ФРАГМЕНТ ДЛЯ ЧТЕНИЯ:

-.-.-

(e) БЕЗУМИЕ, НЕ ЛИШЕННОЕ МЕТОДА
Давайте представим себе портного-безумца, который шьет всевозможные
одежды. Он ничего не знает ни о людях, ни о птицах, ни о растениях. Его не
интересует мир, он не изучает его. Он шьет одежды. Не знает, для кого. Не
думает об этом. Некоторые одежды имеют форму шара без всяких отверстий, в
другие портной вшивает трубы, которые называет "рукавами" или "штанинами".
Число их произвольно. Одежды состоят из разного количества частей. Портной
заботится лишь об одном: он хочет быть последовательным. Одежды, которые
он шьет, симметричны или асимметричны, они большого или малого размера,
деформируемы или раз и навсегда фиксированы. Когда портной берется за
шитье новой одежды, он принимает определенные предпосылки. Они не всегда
одинаковы, но он поступает точно в соответствии с принятыми предпосылками
и хочет, чтобы из них не возникало противоречие. Если он пришьет штанины,
то потом уж их не отрезает, не распарывает того, что уже сшито, ведь это
должны быть все же костюмы, а не кучи сшитых вслепую тряпок. Готовую
одежду портной относит на огромный склад. Если бы мы могли туда войти, то
убедились бы, что одни костюмы подходят осьминогу, другие - деревьям или
бабочкам, некоторые - людям. Мы нашли бы там одежды для кентавра и
единорога, а также для созданий, которых пока никто не придумал. Огромное
большинство одежд не нашло бы никакого применения. Любой признает, что
сизифов труд этого портного - чистое безумие.
Точно так же, как этот портной, действует математика. Она создает
структуры, но неизвестно чьи. Математик строит модели, совершенные сами по
себе (то есть совершенные по своей точности), но он не знает, модели
ч_е_г_о он создает. Это его не интересует. Он делает то, что делает, так
как такая деятельность оказалась возможной. Конечно, математик
употребляет, особенно при установлении первоначальных положений, слова,
которые нам известны из обыденного языка. Он говорит, например, о шарах,
или о прямых линиях, или о точках. Но под этими терминами он не
подразумевает знакомых нам понятий. Оболочка его шара не имеет толщины, а
точка - размеров. Построенное им пространство не является нашим
пространством, так как оно может иметь произвольное число измерений.

-.-.-

ЗАПИСИ ДАННЫХ:
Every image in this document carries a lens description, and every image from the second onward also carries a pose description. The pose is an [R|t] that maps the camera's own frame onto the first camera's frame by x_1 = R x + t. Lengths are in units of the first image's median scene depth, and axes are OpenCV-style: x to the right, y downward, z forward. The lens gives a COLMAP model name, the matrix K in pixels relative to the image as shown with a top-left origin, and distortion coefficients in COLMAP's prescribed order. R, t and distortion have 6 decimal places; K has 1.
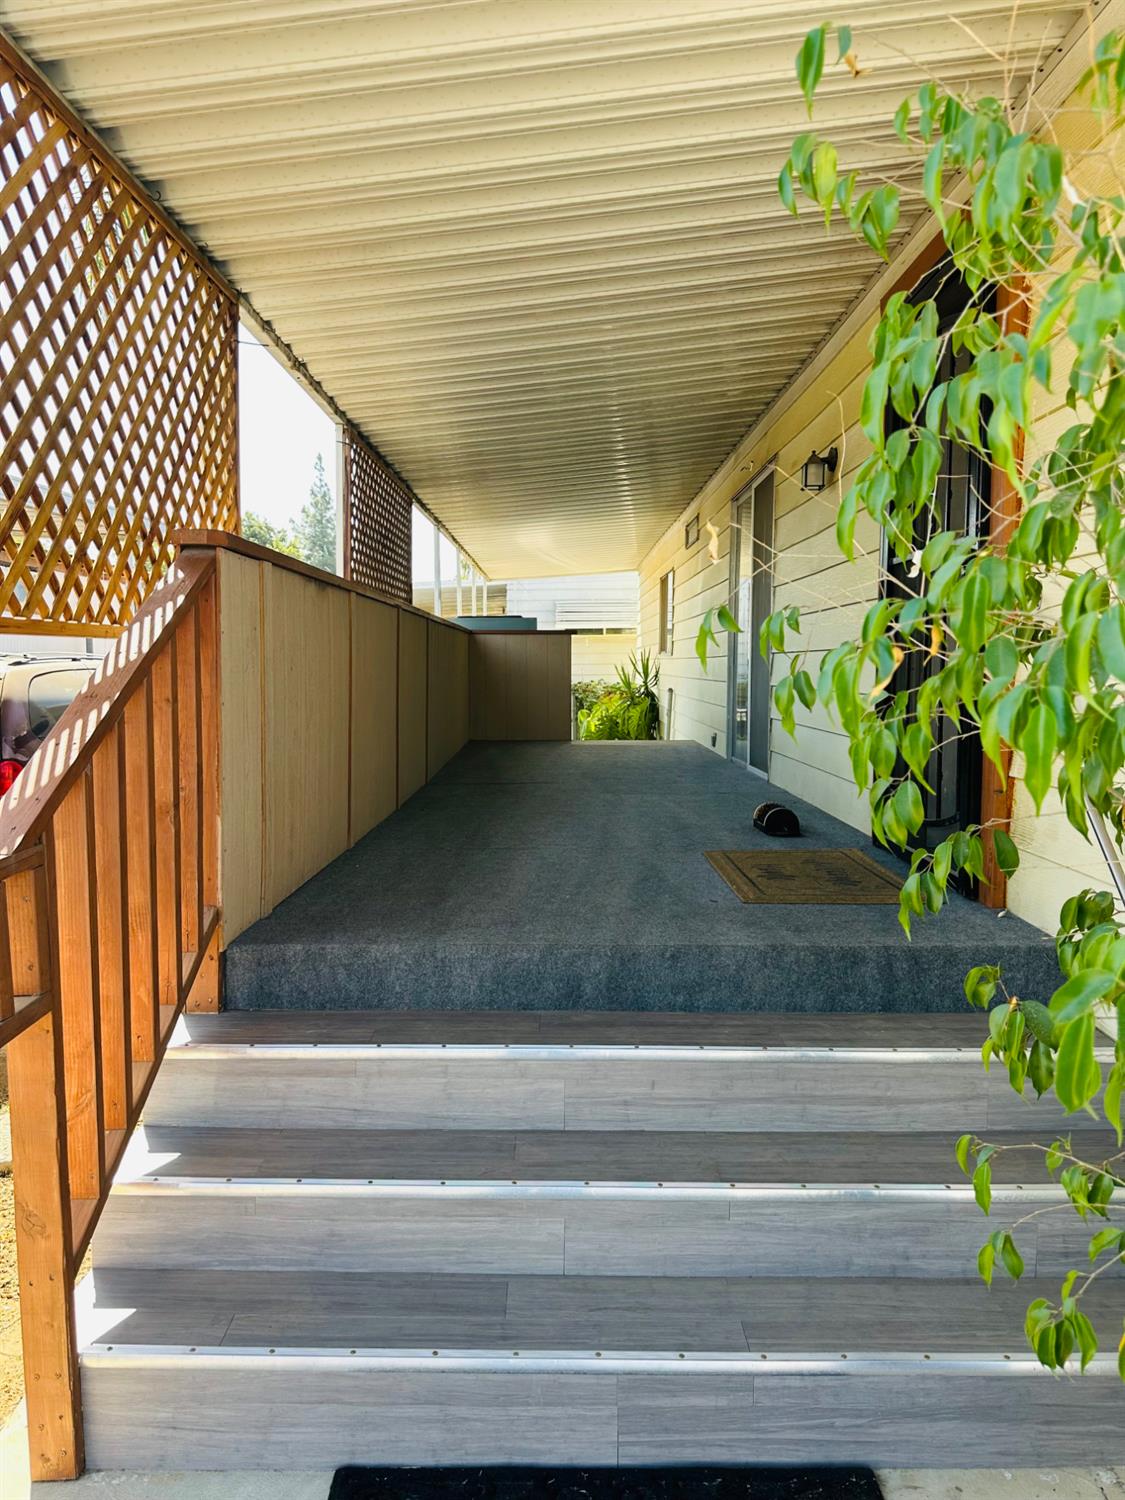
lens RADIAL K [[1069.3, 0, 530.4], [0, 1069.3, 749.5], [0, 0, 1]] dist [0.114245, -0.163300]
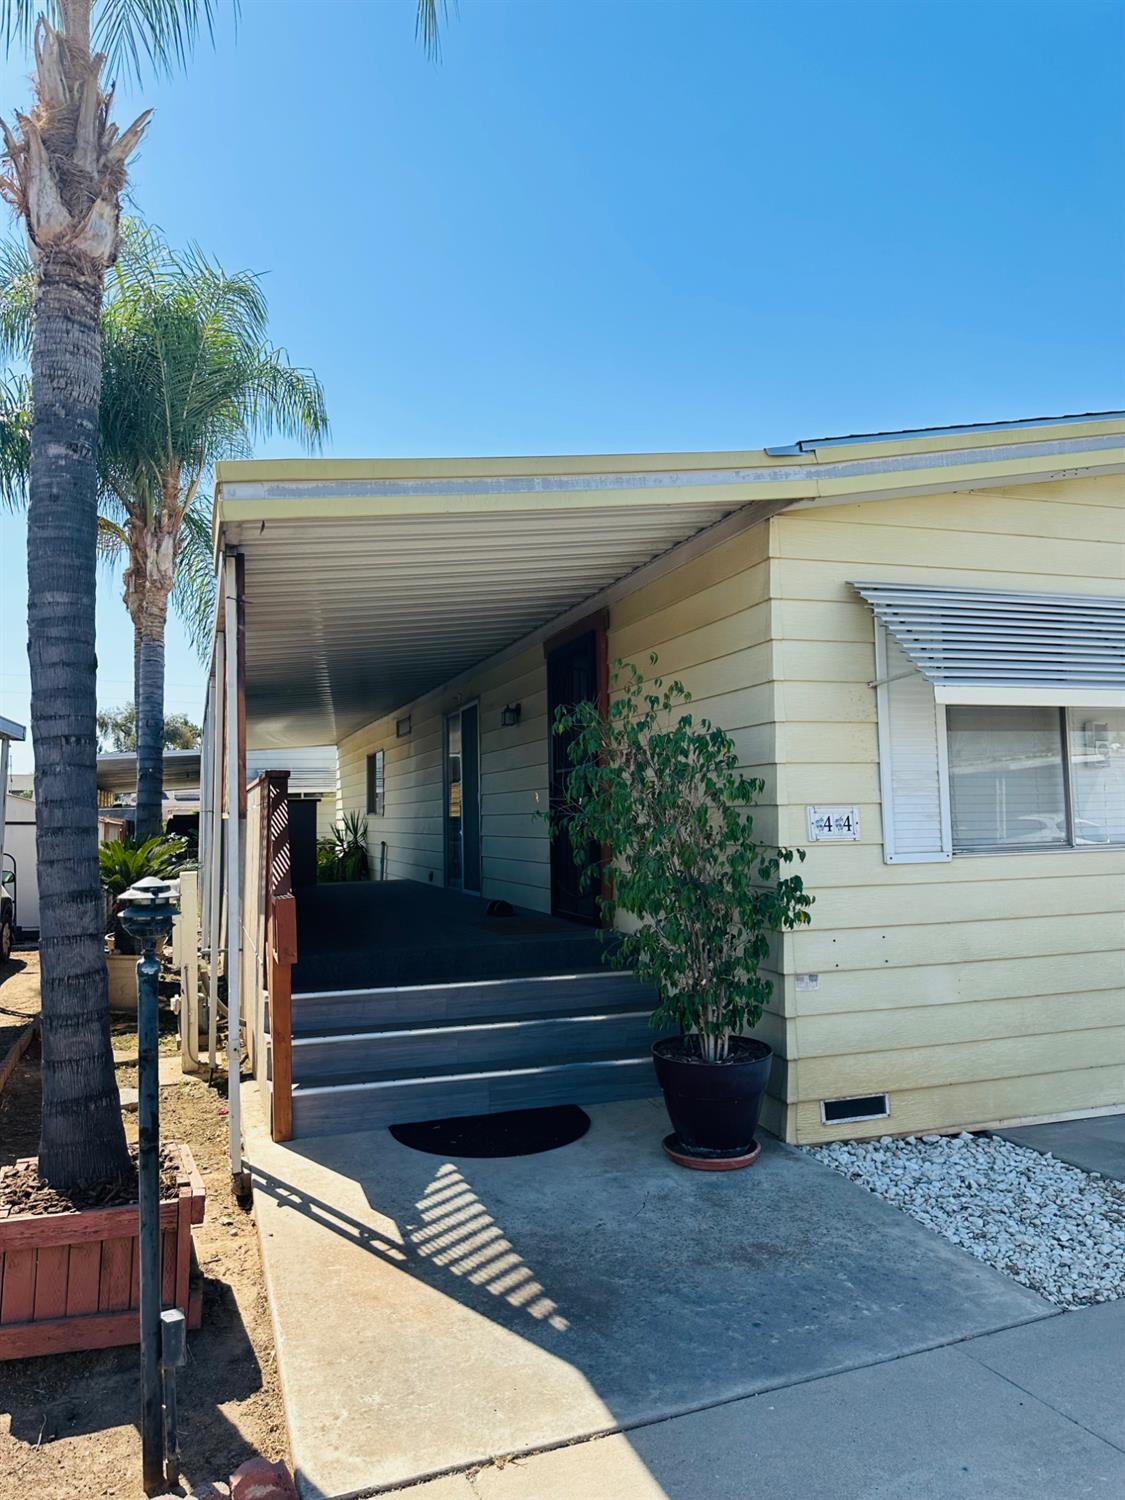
lens RADIAL K [[1069.3, 0, 530.4], [0, 1069.3, 749.5], [0, 0, 1]] dist [0.114245, -0.163300]
pose [[0.947339, 0.006498, 0.320167, -0.203719], [0.040515, 0.989328, -0.139958, 0.037155], [-0.317660, 0.145559, 0.936966, -0.502101]]
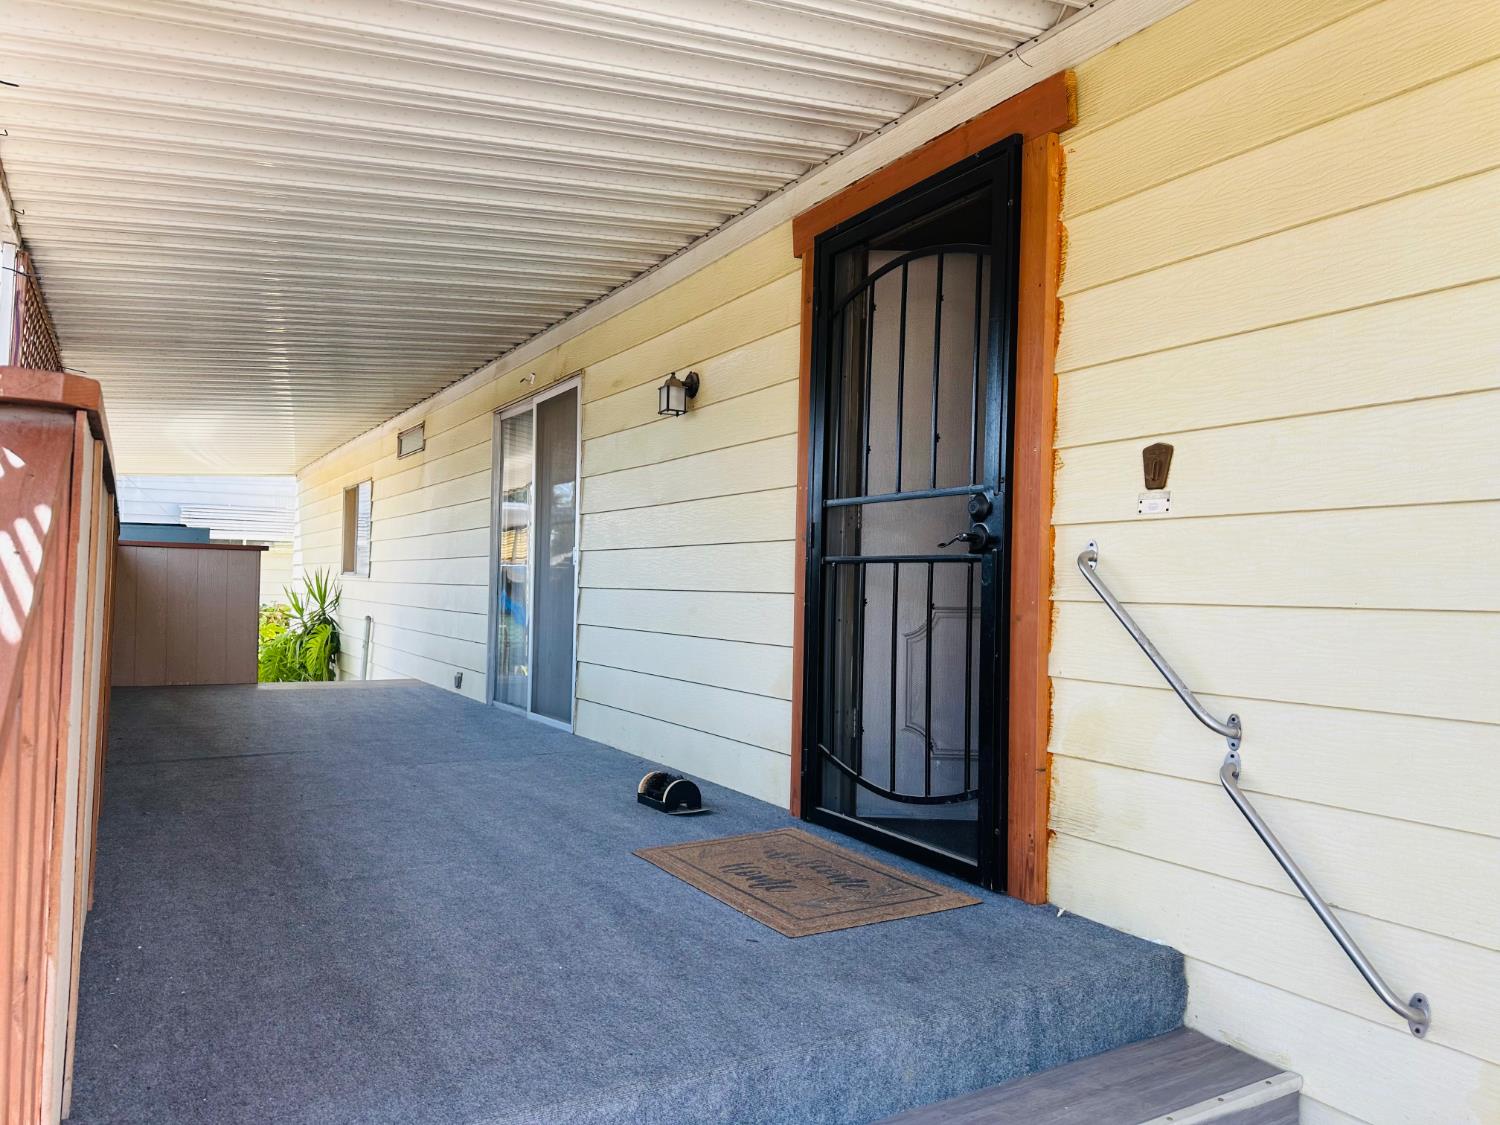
lens RADIAL K [[1069.3, 0, 764.6], [0, 1069.3, 584.4], [0, 0, 1]] dist [0.114245, -0.163300]
pose [[0.847957, 0.020214, 0.529680, -0.107989], [0.020513, 0.997273, -0.070897, -0.025212], [-0.529668, 0.070983, 0.845229, 0.159837]]
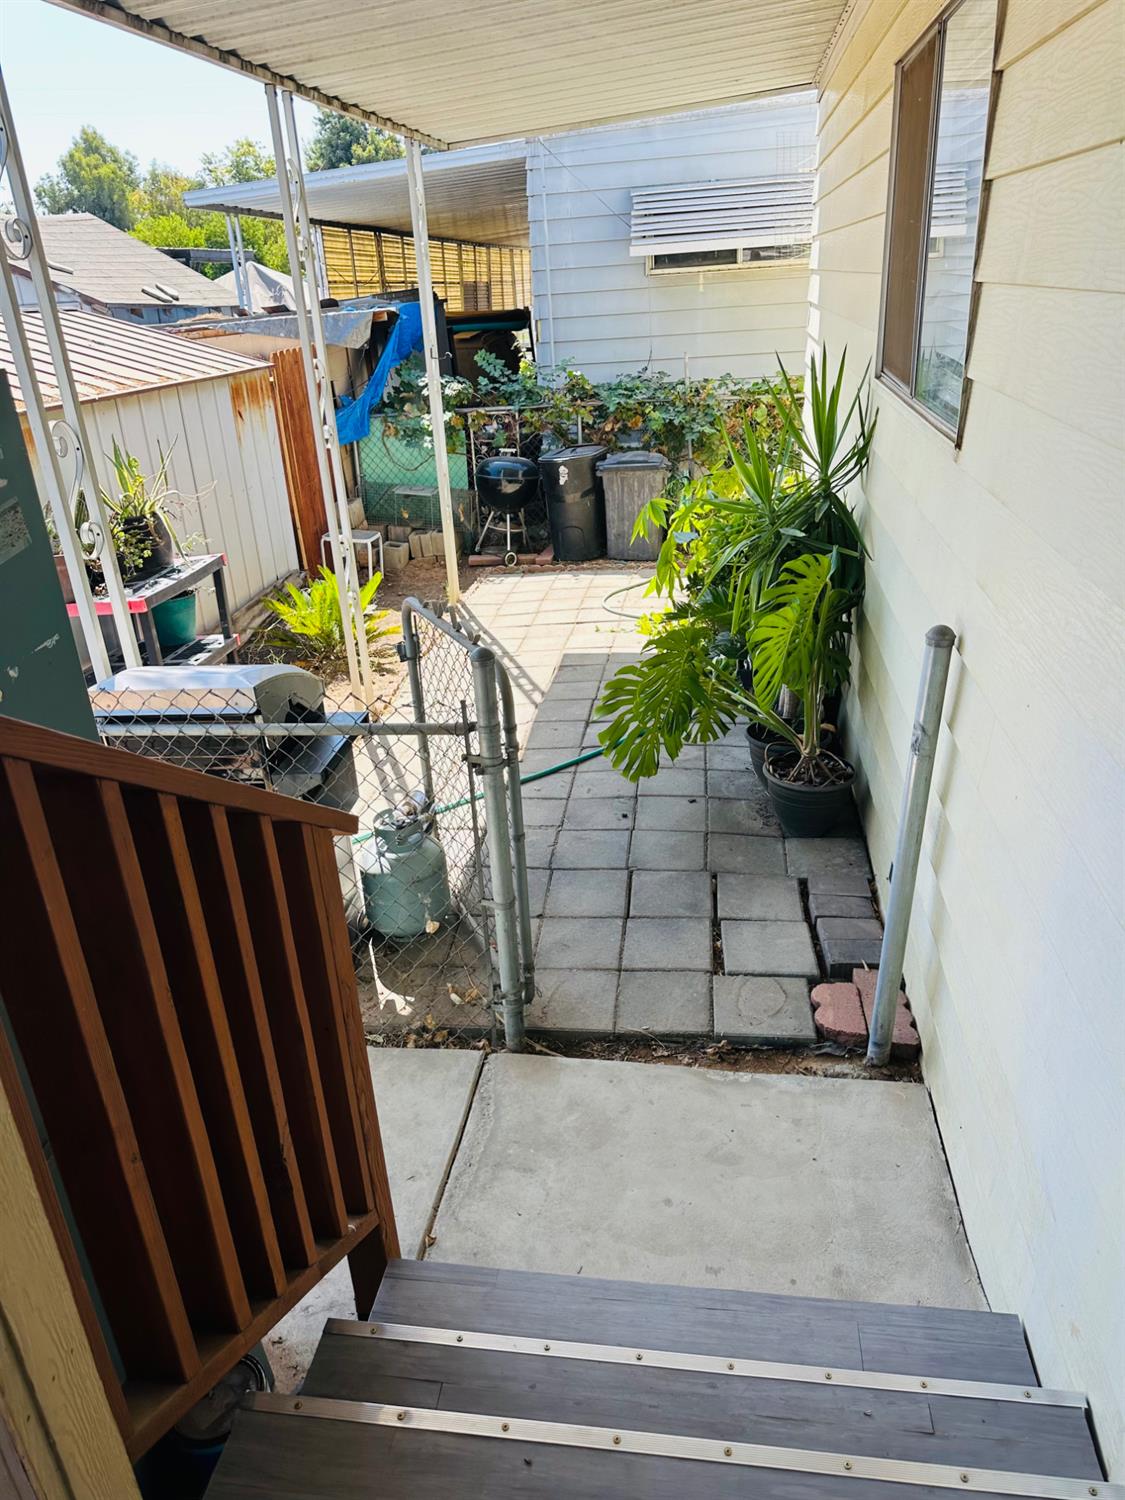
lens RADIAL K [[1069.3, 0, 530.4], [0, 1069.3, 749.5], [0, 0, 1]] dist [0.114245, -0.163300]
pose [[0.988820, 0.002956, -0.149086, 0.145461], [0.046091, 0.944785, 0.324432, -0.188373], [0.141813, -0.327677, 0.934086, 1.379192]]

-.-.-

ВАШИ ЗАДАНИЯ:
1. Чего, согласно отрывку о портном-безумце и математике, не имеет оболочка шара у математика?
2. Приведите дословно часть отрывка о портном-безумце и математике, начиная со слов «Точно так же, как» и заканчивая словами «произвольное число измерений.».
Данные для работы не понадобятся.

ОТВЕТЫ ПО ПОРЯДКУ:
1. Толщины.

2.
Точно так же, как этот портной, действует математика. Она создает
структуры, но неизвестно чьи. Математик строит модели, совершенные сами по
себе (то есть совершенные по своей точности), но он не знает, модели
ч_е_г_о он создает. Это его не интересует. Он делает то, что делает, так
как такая деятельность оказалась возможной. Конечно, математик
употребляет, особенно при установлении первоначальных положений, слова,
которые нам известны из обыденного языка. Он говорит, например, о шарах,
или о прямых линиях, или о точках. Но под этими терминами он не
подразумевает знакомых нам понятий. Оболочка его шара не имеет толщины, а
точка - размеров. Построенное им пространство не является нашим
пространством, так как оно может иметь произвольное число измерений.